BMW Mはフルラインアップ化されている
欧州車、とりわけドイツ車は”ほぼ全車種”で高性能モデルをラインアップしている。たとえば、BMW。乗用車としては、小型エントリーモデルの1シリーズから、最上級セダンの7シリーズと最上級クーペの8シリーズ、そしてSUVのX2、X3、X4、X5、X6、X7までそれぞれで最上級モデルにハイパフォーマンス系がある。
時計の針を少し戻すと、BMWといえば「M3」がメーカー系パフォーマンスカーのベンチマークだった時代があった。M3の存在感はいま(2020年)でも大きいが、90年代から2000年代半ば頃まで、M3の存在は強烈だった。こうしたM3による商品イメージがM5に転じた。
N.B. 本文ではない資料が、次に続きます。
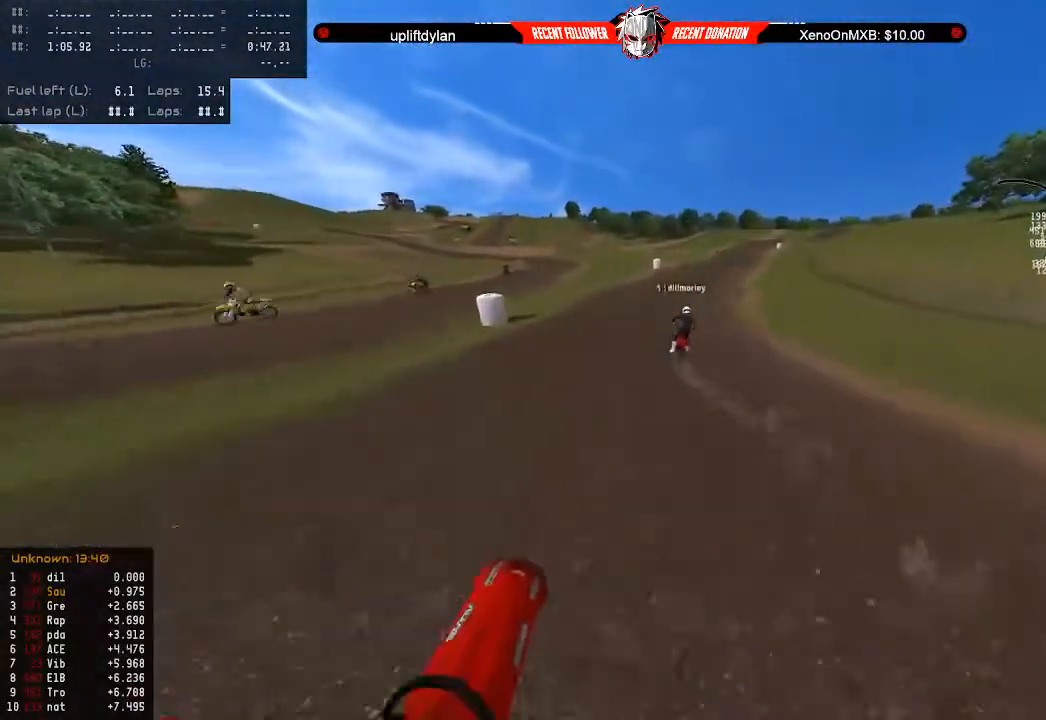
{"buttons": ["R2"], "left_stick": "down", "right_stick": "center", "events": [[100, "left_stick", "down"]]}
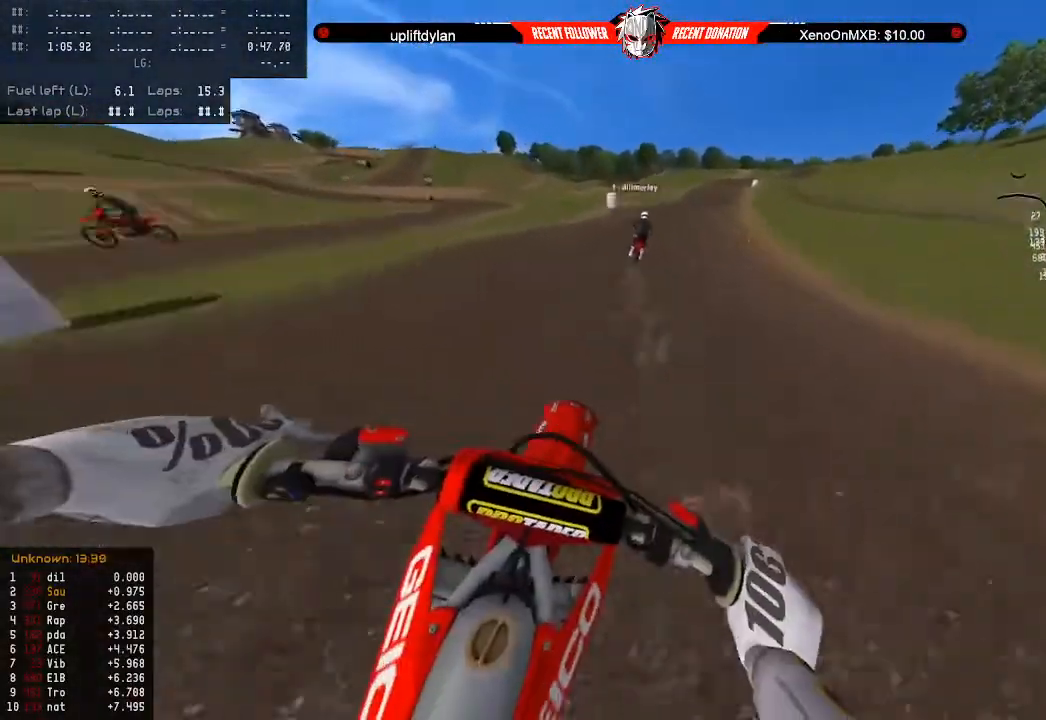
{"buttons": ["R2"], "left_stick": "down", "right_stick": "center", "events": []}
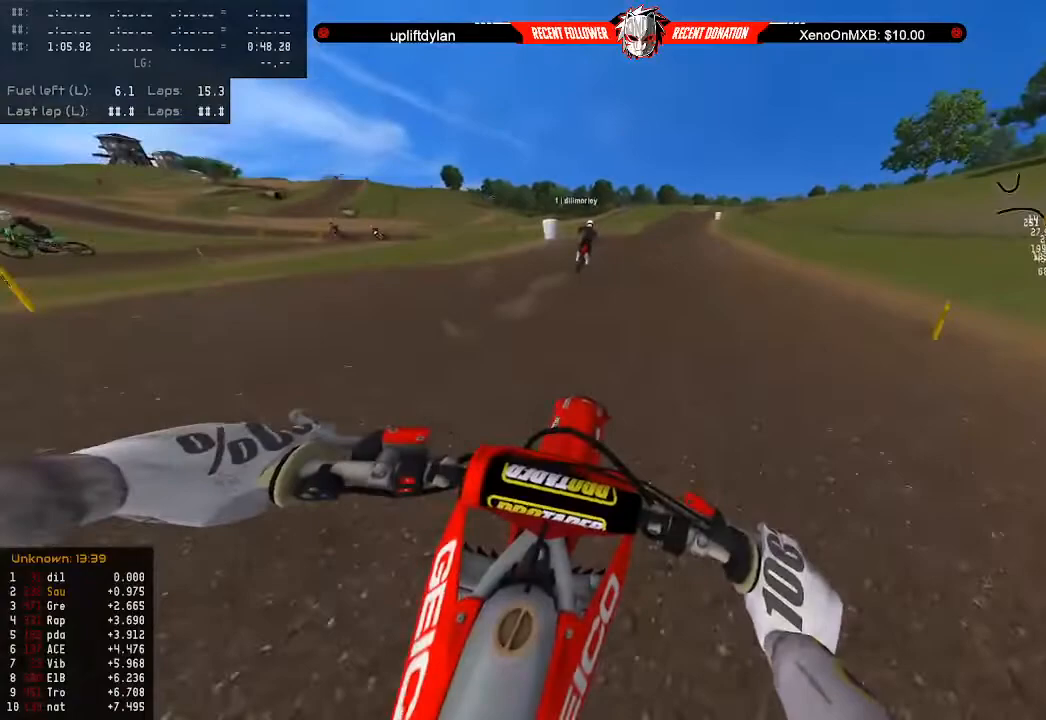
{"buttons": ["R2"], "left_stick": "down", "right_stick": "center", "events": []}
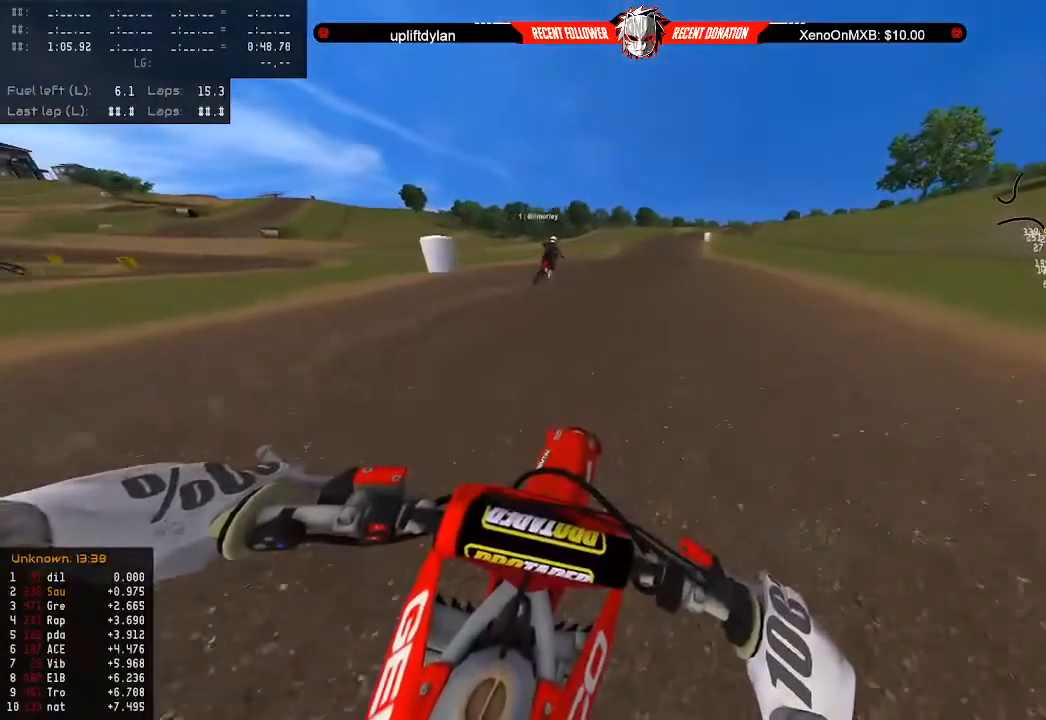
{"buttons": ["R2"], "left_stick": "down", "right_stick": "center", "events": []}
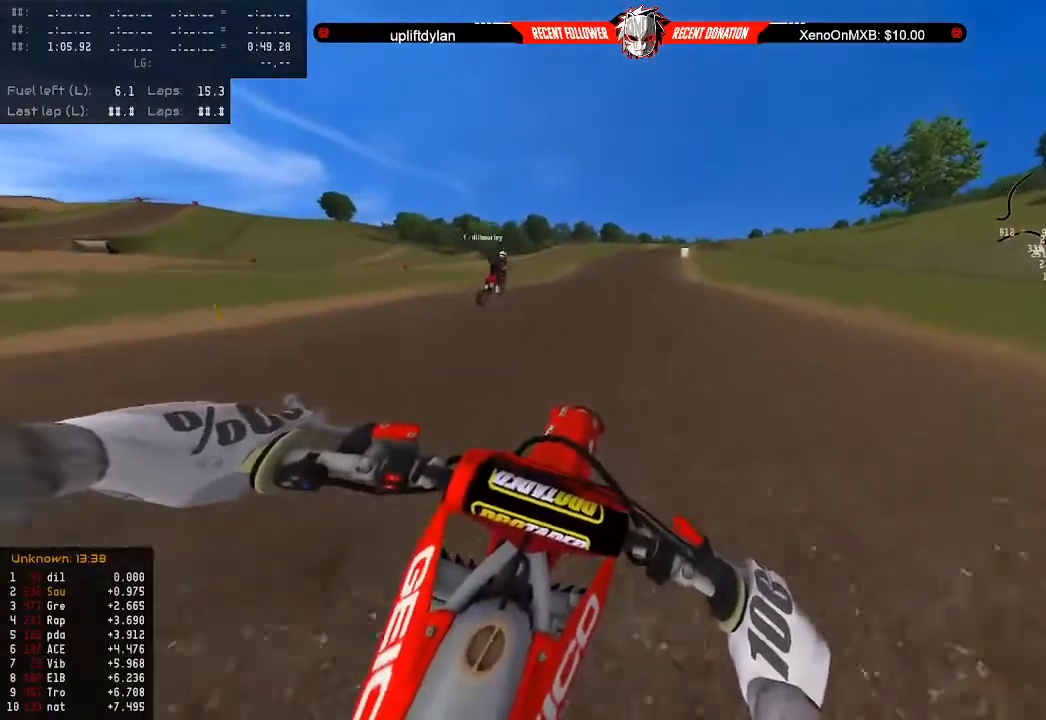
{"buttons": ["R2"], "left_stick": "down", "right_stick": "center", "events": []}
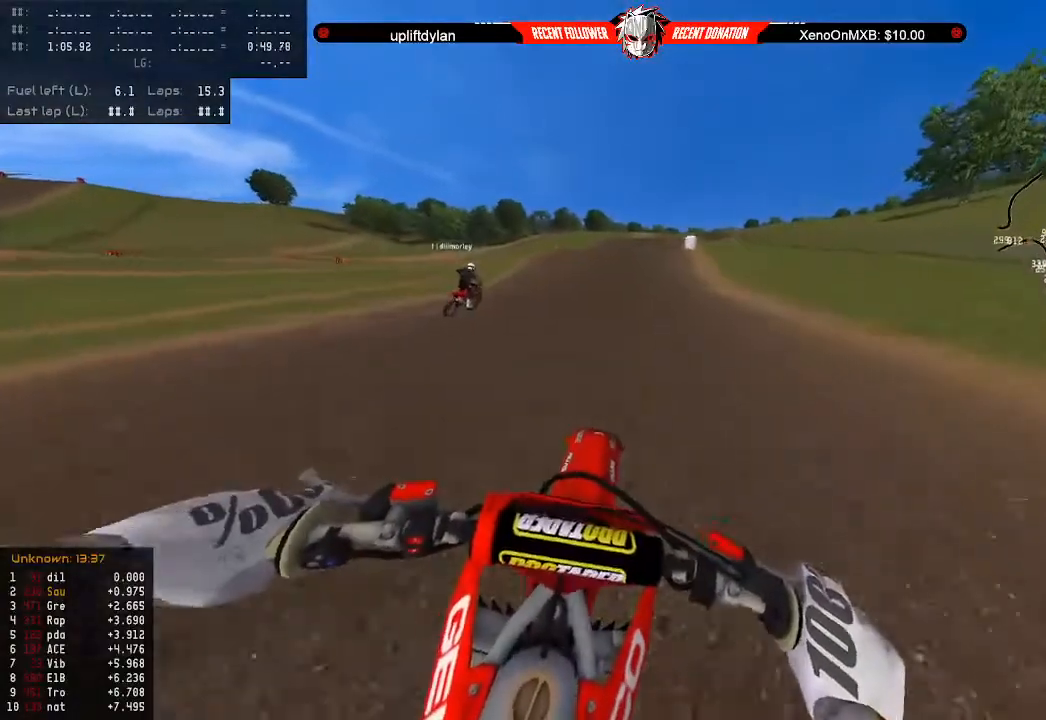
{"buttons": ["R2"], "left_stick": "center", "right_stick": "center", "events": [[300, "left_stick", "center"]]}
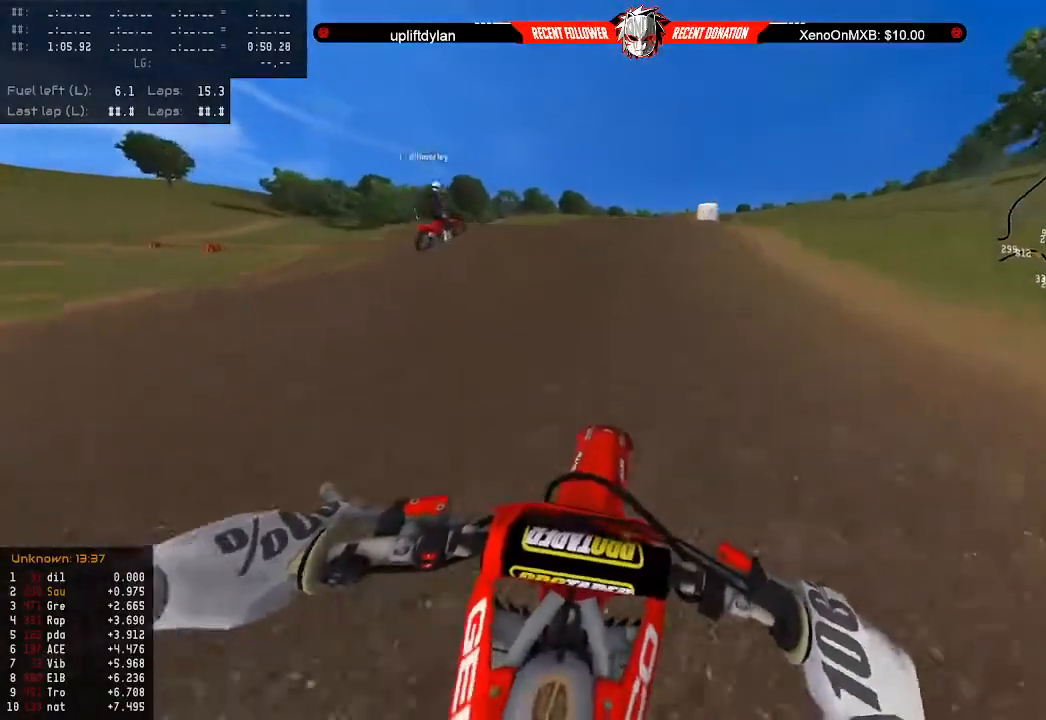
{"buttons": [], "left_stick": "center", "right_stick": "center", "events": [[100, "R2", "up"], [133, "left_stick", "right"], [167, "R2", "down"], [300, "R2", "up"], [300, "left_stick", "center"]]}
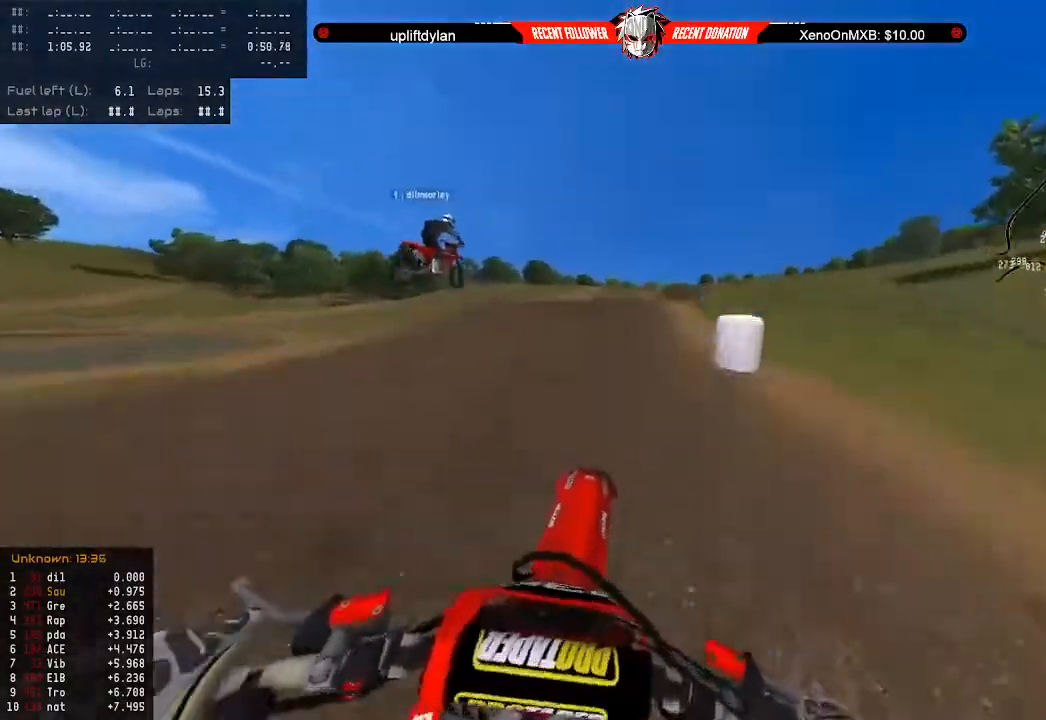
{"buttons": ["R2"], "left_stick": "down-right", "right_stick": "center", "events": [[133, "R2", "down"], [333, "left_stick", "down-right"]]}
一方で、BMWモデルが中核モデルの3シリーズ、5シリーズ、7シリーズという3つの軸足から、より手軽なエントリーモデルの拡張。さらには、3~7シリーズの中間として偶数シリーズ、およびクロスオーバーとしてのXが加わったことで、劇的にモデル数が増えた。
こうしたなかで、BMWとしてのアイデンティティを明確にするため、Mのビジネスモデルをフル活用している。このような考え方は、基本的にメルセデス・ベンツのAMGでも感じ取れるが、AMGの場合はエクステリア・インテリアの上級化に対してもAMGブランドをうまく活用してきた。
ラインアップ拡大の理由は「需要があるから」
MやAMGがここまで拡張できた背景には、世界各国や地域での”確実な需要”がある。販売店やユーザーから、各モデルで高性能モデルを求める声があり、実際に販売実績を挙げているのだ。レースフィールドを起点とした、ハイパフォーマンスブランドとしてのヘリテージ(歴史)に対して、ユーザーの所有欲が駆り立てられる。
とはいえ、これからは環境規制が世界各地で厳しさを増していく。
例えば、メルセデス・ベンツのEQ戦略では、V8からV6ハイブリッドへ。また、48Vマイルドハイブリッドと電動ターボの連携を推進する。こうした流れとAMGの開発を同時進行させながら、どこかのタイミングでAMGとEQが融合していくのかもしれない。
日系メーカーでは、レクサスが今後、Fブランド戦略を再構築していくなかで、電動化とハイパフォーマンス系との兼ね合いを探ることになろうだろう。その上でポイントとなるのは、ドイツ系メーカーが得意とするような、ユーザー側から「欲しい」と思ってもらうための総合的なハイパフォーマンス系ブランド戦略の進め方である。